Deputados da oposição queriam investigar os acontecimentos de sábado, descritos como um “massacre”. Mas as forças de segurança impediram-nos de passar, alegando ordens superiores. Deputados dizem estar sem acesso a água.
Em declarações à DW África, Joaquim Nafoia, do grupo parlamentar da União Nacional para a Independência Total de Angola (UNITA), disse que ele e outros quatro deputados do partido foram retidos no meio de uma mata, sem direito a água e alimentação, estando impedidos de entrar em Cafunfo.
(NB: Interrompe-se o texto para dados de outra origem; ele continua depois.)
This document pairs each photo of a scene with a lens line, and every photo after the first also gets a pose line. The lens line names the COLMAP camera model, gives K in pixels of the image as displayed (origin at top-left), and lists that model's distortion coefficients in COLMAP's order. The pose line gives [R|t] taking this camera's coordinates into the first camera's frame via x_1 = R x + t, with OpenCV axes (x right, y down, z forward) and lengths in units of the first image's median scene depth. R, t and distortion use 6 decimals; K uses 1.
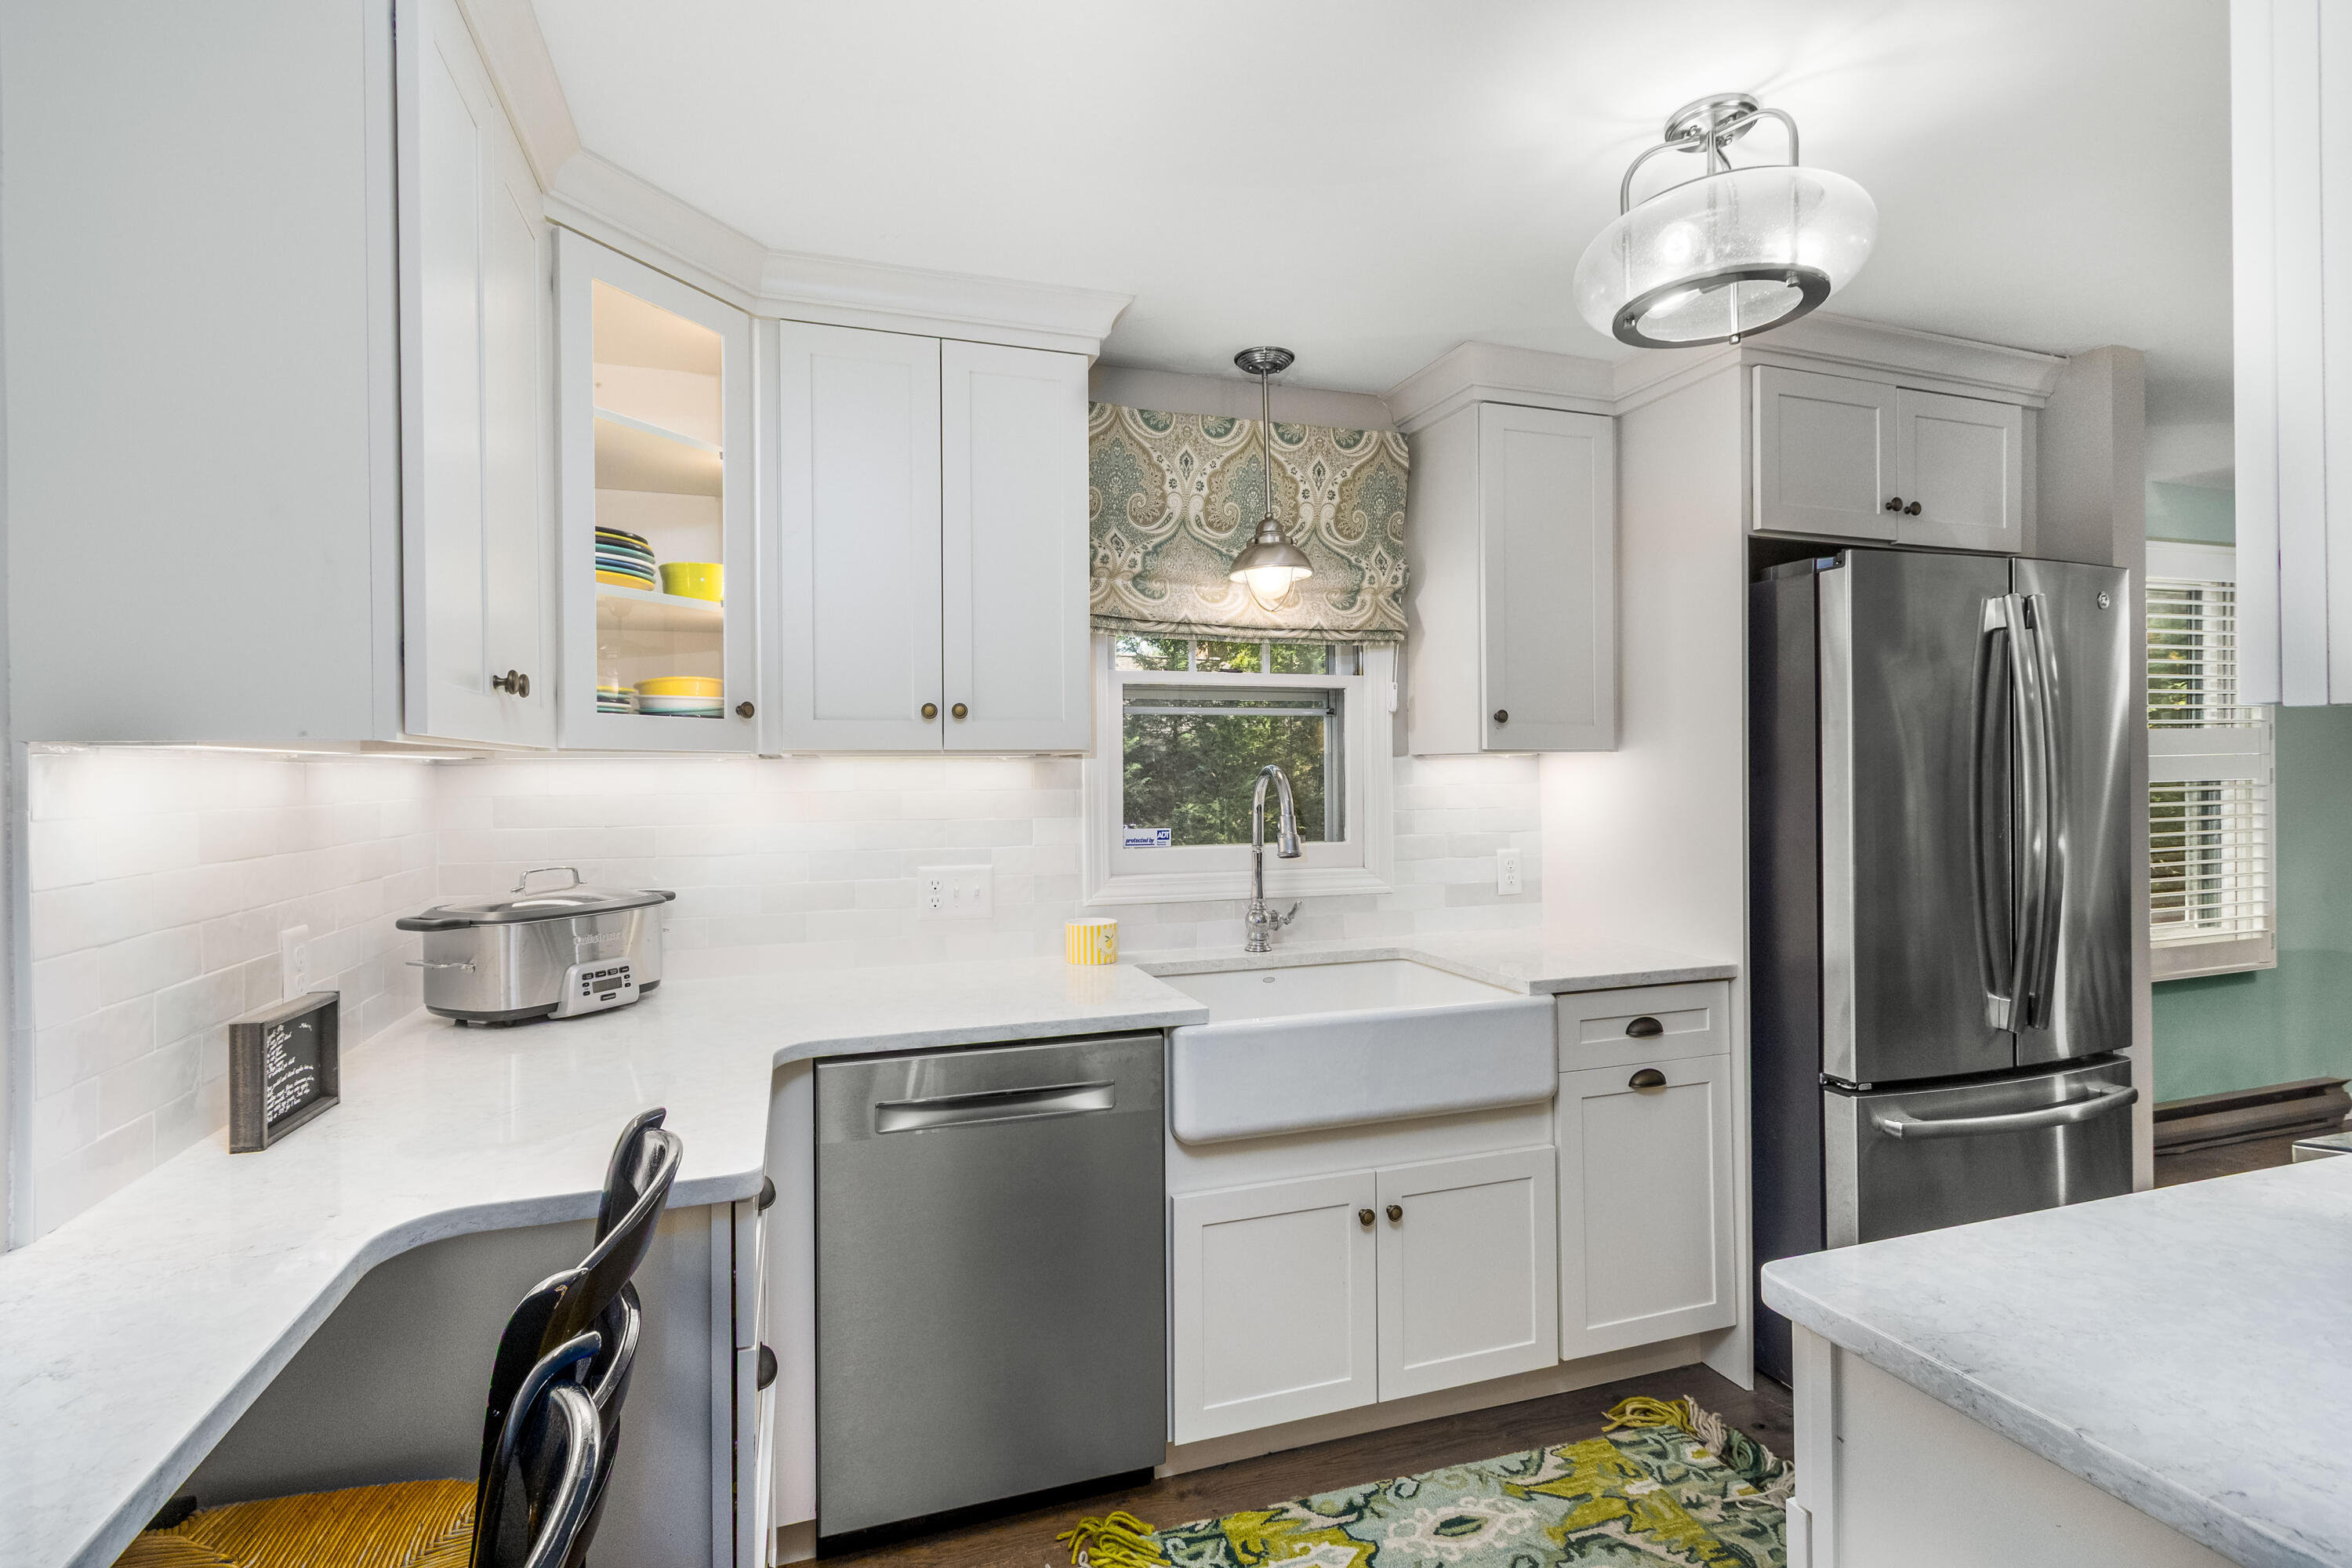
lens RADIAL K [[1119.4, 0, 1177.1], [0, 1119.4, 764.8], [0, 0, 1]] dist [-0.003902, -0.000845]
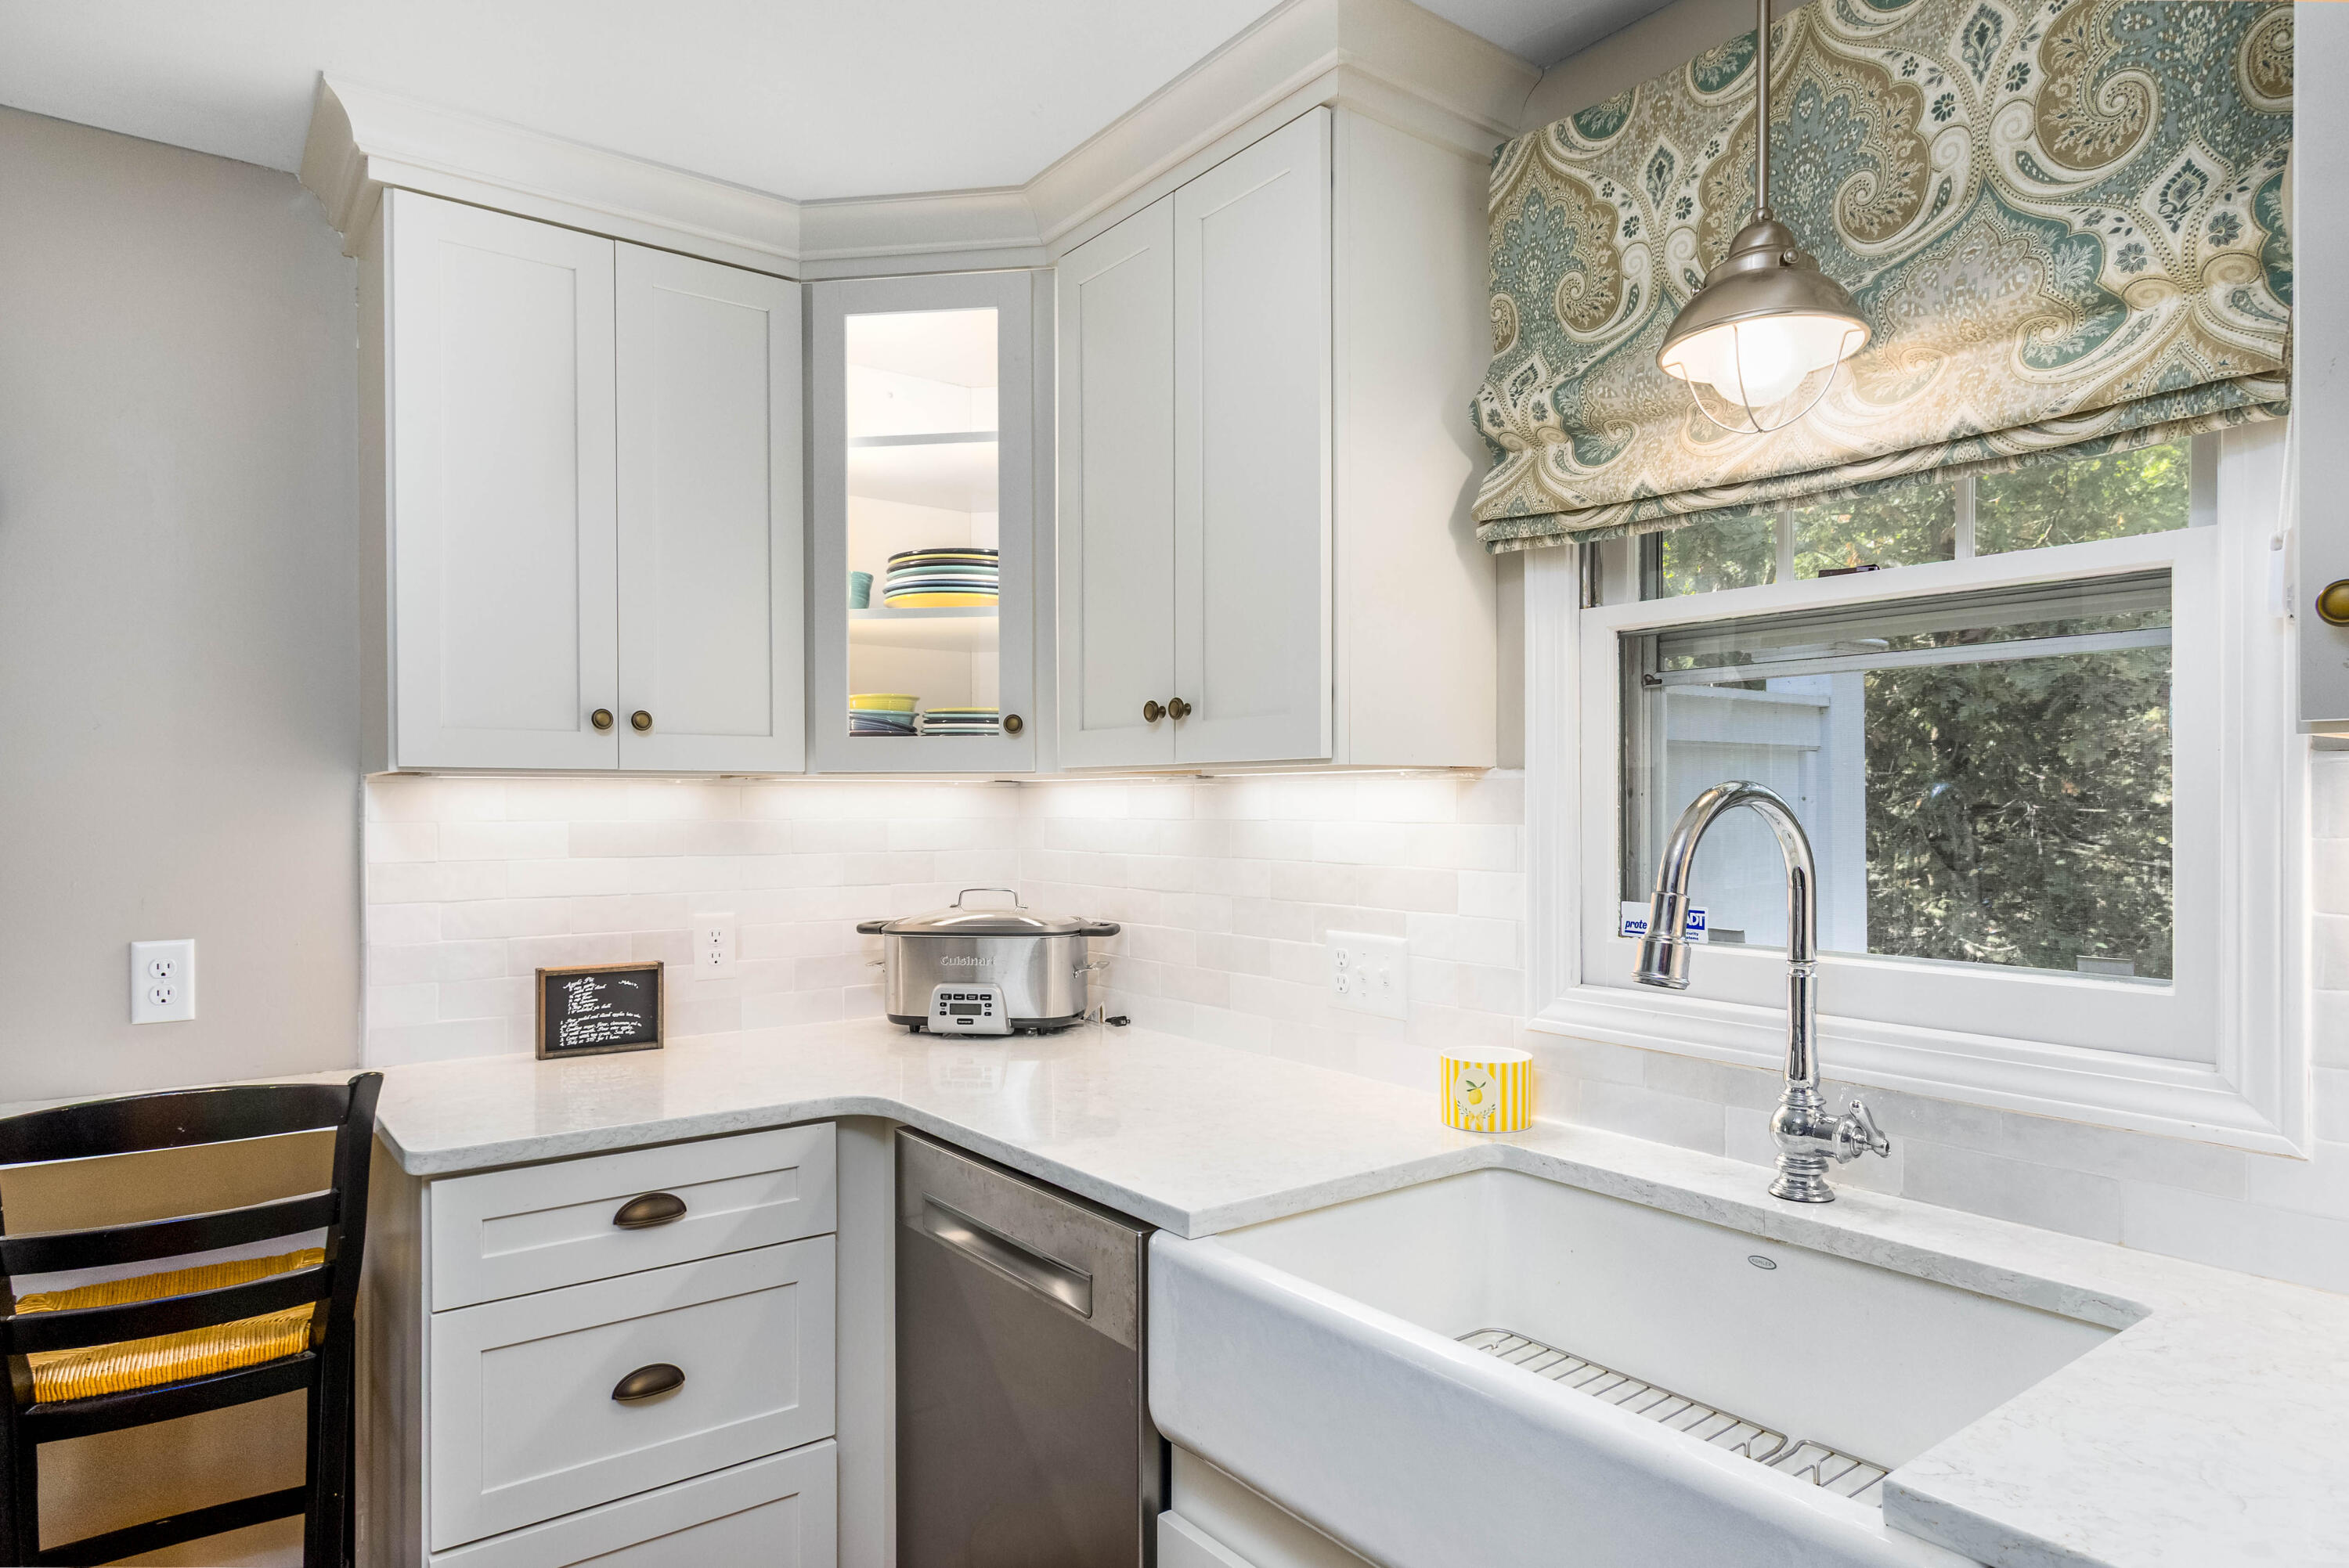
lens RADIAL K [[1395.8, 0, 1171.9], [0, 1395.8, 805.4], [0, 0, 1]] dist [0.010333, -0.000265]
pose [[0.301172, 0.008471, -0.953532, 0.546948], [0.001732, 0.999954, 0.009431, 0.004725], [0.953568, -0.004492, 0.301143, 0.615527]]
No sábado (30.01), a região foi palco de incidentes classificados pelas autoridades como um ato de rebelião. A polícia disse que cerca de 300 pessoas ligadas ao Movimento do Protetorado Português Lunda Tchokwe (MPPLT) tentaram invadir uma esquadra policial, tendo atingido mortalmente seis pessoas. No entanto, esta versão é contestada por vários setores da sociedade, que falam num “massacre” de mais de uma dezena de angolanos.
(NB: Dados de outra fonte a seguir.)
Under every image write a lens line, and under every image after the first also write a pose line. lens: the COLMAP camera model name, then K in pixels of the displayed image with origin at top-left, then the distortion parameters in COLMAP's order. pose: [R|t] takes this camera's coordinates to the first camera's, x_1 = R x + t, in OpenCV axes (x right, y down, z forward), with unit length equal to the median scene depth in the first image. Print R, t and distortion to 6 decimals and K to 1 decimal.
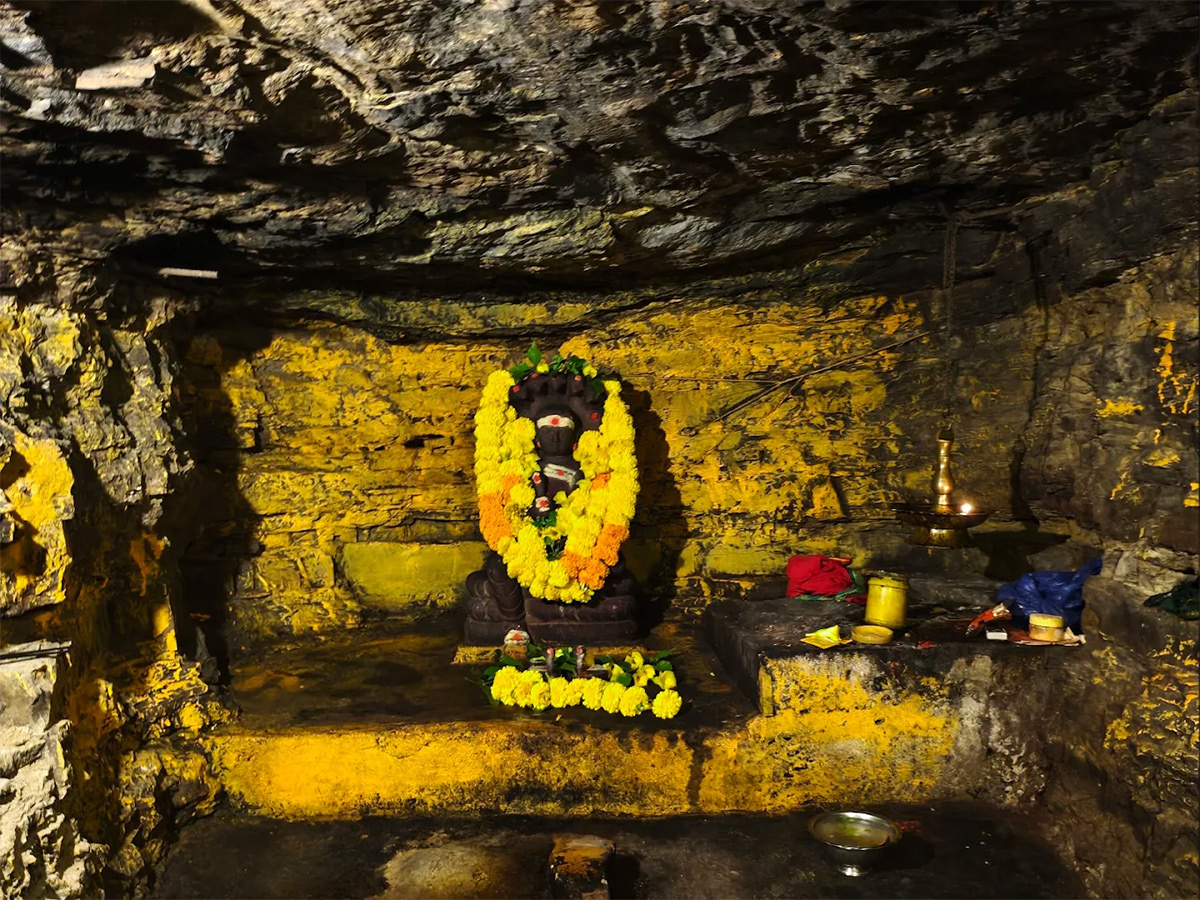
lens RADIAL K [[1054.3, 0, 600.0], [0, 1054.3, 450.0], [0, 0, 1]] dist [0.117183, -0.160374]
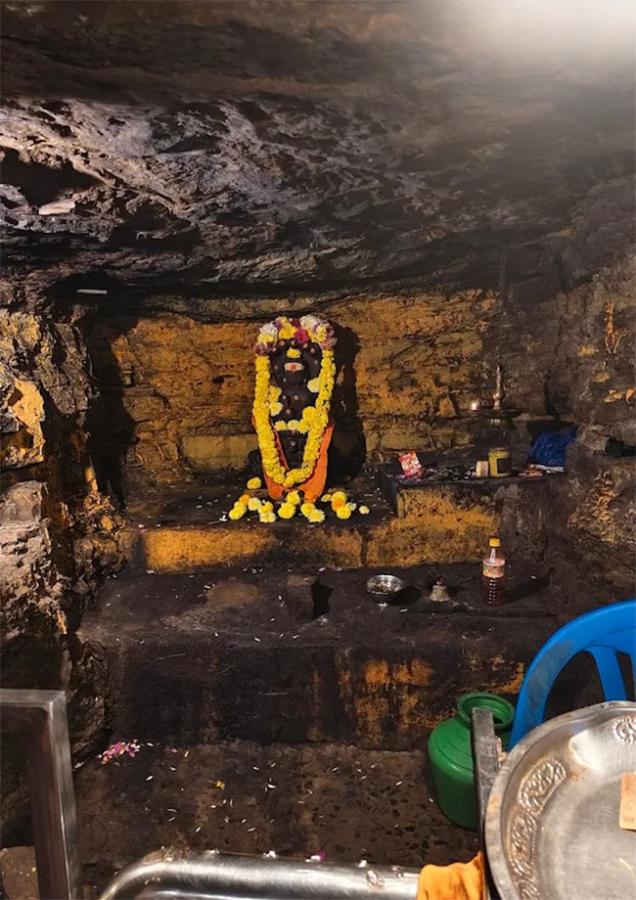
lens RADIAL K [[677.9, 0, 318.0], [0, 677.9, 450.0], [0, 0, 1]] dist [0.071037, -0.000969]
pose [[0.998600, -0.018488, -0.049555, 0.070630], [0.023301, 0.994877, 0.098375, 0.003149], [0.047483, -0.099392, 0.993915, -0.216567]]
O ministro do Interior, Eugénio Laborinho, criticou esta quarta-feira (03.02) os deputados da oposição que já se dirigiram à região, alegadamente para “tentar escamotear a situação e criar uma situação fora do normal”. Contudo, em entrevista à DW África, o parlamentar Joaquim Nafoia considera que não está a fazer mais do que o seu trabalho, sendo a sua detenção uma “violação grosseira” da Constituição. “O Governo está com medo”, afirma.
DW África: Confirma que estão proibidos de entrar em Cafunfo?
Joaquim Nafoia (JN): Estamos proibidos de entrar em Cafunfo e estamos detidos, sem direito a água para beber e alimentação. Eu sou daqui, a minha irmã trouxe-me alimentação, mas foi escorraçada pela polícia que está aqui para nos controlar.
DW África: Onde se encontra neste momento?
JN: Estamos a quatro quilómetros de Cafunfo. Recebemos ordens expressas. Se andarmos um metro, vamos dormir na cela, segundo eles. Disseram que temos de voltar. Mas não estamos em condições de regressar, porque estamos muito cansados. Andámos durante toda a noite de ontem, a estrada não está boa, pedimos inclusive que nos deixassem pelo menos dormir num hotel ou numa hospedaria, e regressaríamos amanhã. Mas eles disseram que não, que têm ordens expressas de Luanda para não darmos um único passo.
DW África: Qual é a justificação dada?
JN: Eles dizem que são ordens superiores e que o grupo parlamentar da UNITA não pode fazer nada. E não é verdade a informação que eles agora querem forjar de que nós não temos testes de Covid. É falso, todos os deputados que cá estão fizeram testes. São mesmo ordens superiores, dizem que não podemos entrar. É uma clara violação à Constituição, uma violação grosseira, que nem sequer temos como qualificar. É uma idiotice – um deputado, que sai para vir trabalhar com o povo, é barrrado sem nenhuma justificação? O que se está a esconder?
DW África: Mas diz-se que era preciso uma autorização formal da Assembleia…
JN: O regimento não diz isso. O deputado não precisa de ser autorizado por ninguém. Quem deve autorizar o deputado é o povo, que nos elegeu. Querem aproveitar alguma ignorância que paira ali para mentir às pessoas. Não, a Assembleia Nacional tem as suas formas de trabalho. Nós viemos em missão de serviço do grupo parlamentar, logo não precisamos da autorização de ninguém. Mas nós tivemos cautela – o grupo parlamentar escreveu ao gabinete do presidente da Assembleia Nacional. Mas, mesmo que não o tivesse feito, não há razões para barrar a circulação de um deputado. Porque não estamos em estado de emergência, e muito menos em estado de sítio. É uma estupidez. Nós fomos interpelados no meio da mata por forças fortemente armadas. Não pode ser. Nós viemos aqui para constatar in loco o que aconteceu no dia 30 de janeiro. Algumas pessoas dizem que houve um massacre e o grupo parlamentar da UNITA quer constatar o que aconteceu, mas o Governo não deixa. Porquê? Porque tem medo. Nós queremos falar com o povo, queremos falar com as vítimas, e temos esse direito. É mesmo uma violação.